++++ ENTRIES PROVIDED ++++
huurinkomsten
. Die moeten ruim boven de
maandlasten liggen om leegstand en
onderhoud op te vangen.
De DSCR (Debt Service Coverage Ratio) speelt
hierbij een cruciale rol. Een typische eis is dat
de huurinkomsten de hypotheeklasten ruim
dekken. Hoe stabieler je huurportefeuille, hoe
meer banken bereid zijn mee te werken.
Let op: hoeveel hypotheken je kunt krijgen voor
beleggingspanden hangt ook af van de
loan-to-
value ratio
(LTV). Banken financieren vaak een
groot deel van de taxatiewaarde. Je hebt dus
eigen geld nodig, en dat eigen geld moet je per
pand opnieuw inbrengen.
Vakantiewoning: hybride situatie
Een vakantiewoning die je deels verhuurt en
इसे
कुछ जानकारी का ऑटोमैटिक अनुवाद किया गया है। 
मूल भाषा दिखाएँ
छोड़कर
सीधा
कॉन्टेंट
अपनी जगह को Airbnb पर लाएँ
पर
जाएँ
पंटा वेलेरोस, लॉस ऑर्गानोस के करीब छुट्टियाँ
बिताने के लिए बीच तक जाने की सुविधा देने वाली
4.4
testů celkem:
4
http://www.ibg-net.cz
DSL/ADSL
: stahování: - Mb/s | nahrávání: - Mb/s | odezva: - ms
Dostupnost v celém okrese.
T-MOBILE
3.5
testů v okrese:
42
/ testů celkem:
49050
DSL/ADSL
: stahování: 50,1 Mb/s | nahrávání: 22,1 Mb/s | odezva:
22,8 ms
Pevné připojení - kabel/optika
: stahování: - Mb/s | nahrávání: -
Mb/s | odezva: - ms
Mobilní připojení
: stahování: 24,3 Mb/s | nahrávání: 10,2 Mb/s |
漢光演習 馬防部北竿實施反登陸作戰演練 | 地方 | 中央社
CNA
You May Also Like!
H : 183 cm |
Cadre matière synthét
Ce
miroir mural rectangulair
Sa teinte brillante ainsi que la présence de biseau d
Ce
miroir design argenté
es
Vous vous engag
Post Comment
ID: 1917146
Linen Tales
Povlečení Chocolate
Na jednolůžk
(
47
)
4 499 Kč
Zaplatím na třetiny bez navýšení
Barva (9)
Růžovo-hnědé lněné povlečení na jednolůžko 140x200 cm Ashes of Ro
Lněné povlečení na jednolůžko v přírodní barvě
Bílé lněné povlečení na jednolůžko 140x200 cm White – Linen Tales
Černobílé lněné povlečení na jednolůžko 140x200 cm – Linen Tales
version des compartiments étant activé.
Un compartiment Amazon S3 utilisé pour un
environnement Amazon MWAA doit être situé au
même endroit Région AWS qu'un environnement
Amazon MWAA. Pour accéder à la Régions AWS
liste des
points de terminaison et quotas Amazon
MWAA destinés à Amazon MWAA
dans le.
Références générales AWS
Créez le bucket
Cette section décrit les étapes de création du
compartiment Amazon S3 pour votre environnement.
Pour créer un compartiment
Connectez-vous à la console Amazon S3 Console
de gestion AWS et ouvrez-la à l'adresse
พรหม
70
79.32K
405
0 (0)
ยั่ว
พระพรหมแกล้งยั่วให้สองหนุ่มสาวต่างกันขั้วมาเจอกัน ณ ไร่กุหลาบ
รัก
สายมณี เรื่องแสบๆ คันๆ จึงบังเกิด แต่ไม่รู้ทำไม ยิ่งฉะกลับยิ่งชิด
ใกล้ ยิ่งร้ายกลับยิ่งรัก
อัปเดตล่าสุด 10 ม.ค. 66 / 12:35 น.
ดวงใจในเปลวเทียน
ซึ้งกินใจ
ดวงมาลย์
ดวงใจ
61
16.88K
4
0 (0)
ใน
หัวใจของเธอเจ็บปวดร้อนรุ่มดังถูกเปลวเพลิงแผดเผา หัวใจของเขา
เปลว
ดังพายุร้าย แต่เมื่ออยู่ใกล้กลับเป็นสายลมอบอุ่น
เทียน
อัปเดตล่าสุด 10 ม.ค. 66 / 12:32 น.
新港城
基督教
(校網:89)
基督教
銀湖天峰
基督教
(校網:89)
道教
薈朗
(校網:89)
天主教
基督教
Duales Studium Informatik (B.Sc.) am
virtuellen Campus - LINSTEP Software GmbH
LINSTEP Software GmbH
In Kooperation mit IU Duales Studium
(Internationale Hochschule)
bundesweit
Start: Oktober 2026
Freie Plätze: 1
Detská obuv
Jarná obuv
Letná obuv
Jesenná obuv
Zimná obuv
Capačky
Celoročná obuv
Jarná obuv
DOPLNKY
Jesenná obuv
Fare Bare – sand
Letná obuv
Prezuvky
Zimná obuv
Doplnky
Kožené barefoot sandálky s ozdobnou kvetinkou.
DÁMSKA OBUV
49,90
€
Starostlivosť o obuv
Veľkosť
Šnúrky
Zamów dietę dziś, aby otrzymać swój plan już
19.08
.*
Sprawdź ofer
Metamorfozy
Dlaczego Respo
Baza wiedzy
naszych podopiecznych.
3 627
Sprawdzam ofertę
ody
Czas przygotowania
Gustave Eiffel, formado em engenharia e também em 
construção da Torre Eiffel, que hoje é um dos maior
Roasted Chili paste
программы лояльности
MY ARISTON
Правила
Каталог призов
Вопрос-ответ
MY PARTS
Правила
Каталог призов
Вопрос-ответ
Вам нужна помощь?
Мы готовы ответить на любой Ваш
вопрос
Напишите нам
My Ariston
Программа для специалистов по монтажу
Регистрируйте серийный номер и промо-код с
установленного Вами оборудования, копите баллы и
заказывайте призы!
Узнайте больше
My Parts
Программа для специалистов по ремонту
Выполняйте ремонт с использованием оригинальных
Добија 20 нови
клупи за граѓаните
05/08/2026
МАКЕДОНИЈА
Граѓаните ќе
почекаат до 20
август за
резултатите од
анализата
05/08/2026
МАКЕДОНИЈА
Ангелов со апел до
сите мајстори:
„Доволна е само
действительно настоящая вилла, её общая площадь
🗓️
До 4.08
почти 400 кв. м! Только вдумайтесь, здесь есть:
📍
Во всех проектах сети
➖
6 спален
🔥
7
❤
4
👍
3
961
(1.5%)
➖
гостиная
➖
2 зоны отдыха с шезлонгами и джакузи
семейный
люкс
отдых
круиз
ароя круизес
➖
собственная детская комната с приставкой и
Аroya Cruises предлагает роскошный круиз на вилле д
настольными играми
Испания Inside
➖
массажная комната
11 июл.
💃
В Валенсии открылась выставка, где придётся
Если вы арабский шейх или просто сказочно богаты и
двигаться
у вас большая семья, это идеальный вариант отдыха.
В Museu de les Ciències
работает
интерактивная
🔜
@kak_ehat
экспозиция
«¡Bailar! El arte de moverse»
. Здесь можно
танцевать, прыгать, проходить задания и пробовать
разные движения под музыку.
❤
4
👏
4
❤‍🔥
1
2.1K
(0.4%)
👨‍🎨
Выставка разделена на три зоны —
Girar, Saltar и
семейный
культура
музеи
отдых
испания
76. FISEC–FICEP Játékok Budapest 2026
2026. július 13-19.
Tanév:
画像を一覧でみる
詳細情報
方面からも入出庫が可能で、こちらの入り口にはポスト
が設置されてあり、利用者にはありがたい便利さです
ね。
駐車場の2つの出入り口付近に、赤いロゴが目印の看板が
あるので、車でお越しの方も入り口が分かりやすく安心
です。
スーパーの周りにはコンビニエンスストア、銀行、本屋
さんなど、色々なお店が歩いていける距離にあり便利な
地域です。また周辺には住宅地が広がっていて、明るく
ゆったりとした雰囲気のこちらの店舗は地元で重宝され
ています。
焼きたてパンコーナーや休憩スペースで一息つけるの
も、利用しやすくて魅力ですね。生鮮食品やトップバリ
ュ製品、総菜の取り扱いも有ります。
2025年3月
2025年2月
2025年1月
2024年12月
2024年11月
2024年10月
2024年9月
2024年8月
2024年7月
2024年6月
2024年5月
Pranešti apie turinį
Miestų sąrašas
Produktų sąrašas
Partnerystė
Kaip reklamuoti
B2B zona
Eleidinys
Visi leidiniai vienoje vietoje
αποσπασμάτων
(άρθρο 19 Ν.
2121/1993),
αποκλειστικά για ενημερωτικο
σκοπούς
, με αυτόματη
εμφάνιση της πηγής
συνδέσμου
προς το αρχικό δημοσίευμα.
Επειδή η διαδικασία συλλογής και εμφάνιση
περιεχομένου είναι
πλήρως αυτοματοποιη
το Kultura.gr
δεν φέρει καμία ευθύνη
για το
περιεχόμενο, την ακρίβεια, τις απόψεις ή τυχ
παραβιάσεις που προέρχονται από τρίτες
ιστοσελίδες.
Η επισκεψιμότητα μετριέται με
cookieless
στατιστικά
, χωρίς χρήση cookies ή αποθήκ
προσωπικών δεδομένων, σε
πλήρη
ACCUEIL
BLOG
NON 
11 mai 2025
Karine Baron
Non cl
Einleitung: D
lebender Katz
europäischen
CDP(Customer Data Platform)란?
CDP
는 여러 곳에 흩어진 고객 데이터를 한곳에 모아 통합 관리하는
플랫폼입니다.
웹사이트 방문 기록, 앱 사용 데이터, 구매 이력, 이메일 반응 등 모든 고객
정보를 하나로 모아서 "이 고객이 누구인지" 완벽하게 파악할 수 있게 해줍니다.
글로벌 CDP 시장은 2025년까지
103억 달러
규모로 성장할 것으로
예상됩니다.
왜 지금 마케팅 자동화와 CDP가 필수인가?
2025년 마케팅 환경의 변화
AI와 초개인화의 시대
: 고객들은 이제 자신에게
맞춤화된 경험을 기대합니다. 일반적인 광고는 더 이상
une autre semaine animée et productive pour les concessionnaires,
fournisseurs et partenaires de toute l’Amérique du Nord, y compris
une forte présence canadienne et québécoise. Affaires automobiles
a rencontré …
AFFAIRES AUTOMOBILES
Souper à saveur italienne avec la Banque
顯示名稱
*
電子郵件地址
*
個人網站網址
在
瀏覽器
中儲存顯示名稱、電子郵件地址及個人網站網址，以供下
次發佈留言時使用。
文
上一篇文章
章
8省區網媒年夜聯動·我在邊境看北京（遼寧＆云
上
++++
Retype the listing verbatim, from its first line through the line containing "- Mb/s | odezva: - ms", with both of those lines included.

huurinkomsten
. Die moeten ruim boven de
maandlasten liggen om leegstand en
onderhoud op te vangen.
De DSCR (Debt Service Coverage Ratio) speelt
hierbij een cruciale rol. Een typische eis is dat
de huurinkomsten de hypotheeklasten ruim
dekken. Hoe stabieler je huurportefeuille, hoe
meer banken bereid zijn mee te werken.
Let op: hoeveel hypotheken je kunt krijgen voor
beleggingspanden hangt ook af van de
loan-to-
value ratio
(LTV). Banken financieren vaak een
groot deel van de taxatiewaarde. Je hebt dus
eigen geld nodig, en dat eigen geld moet je per
pand opnieuw inbrengen.
Vakantiewoning: hybride situatie
Een vakantiewoning die je deels verhuurt en
इसे
कुछ जानकारी का ऑटोमैटिक अनुवाद किया गया है। 
मूल भाषा दिखाएँ
छोड़कर
सीधा
कॉन्टेंट
अपनी जगह को Airbnb पर लाएँ
पर
जाएँ
पंटा वेलेरोस, लॉस ऑर्गानोस के करीब छुट्टियाँ
बिताने के लिए बीच तक जाने की सुविधा देने वाली
4.4
testů celkem:
4
http://www.ibg-net.cz
DSL/ADSL
: stahování: - Mb/s | nahrávání: - Mb/s | odezva: - ms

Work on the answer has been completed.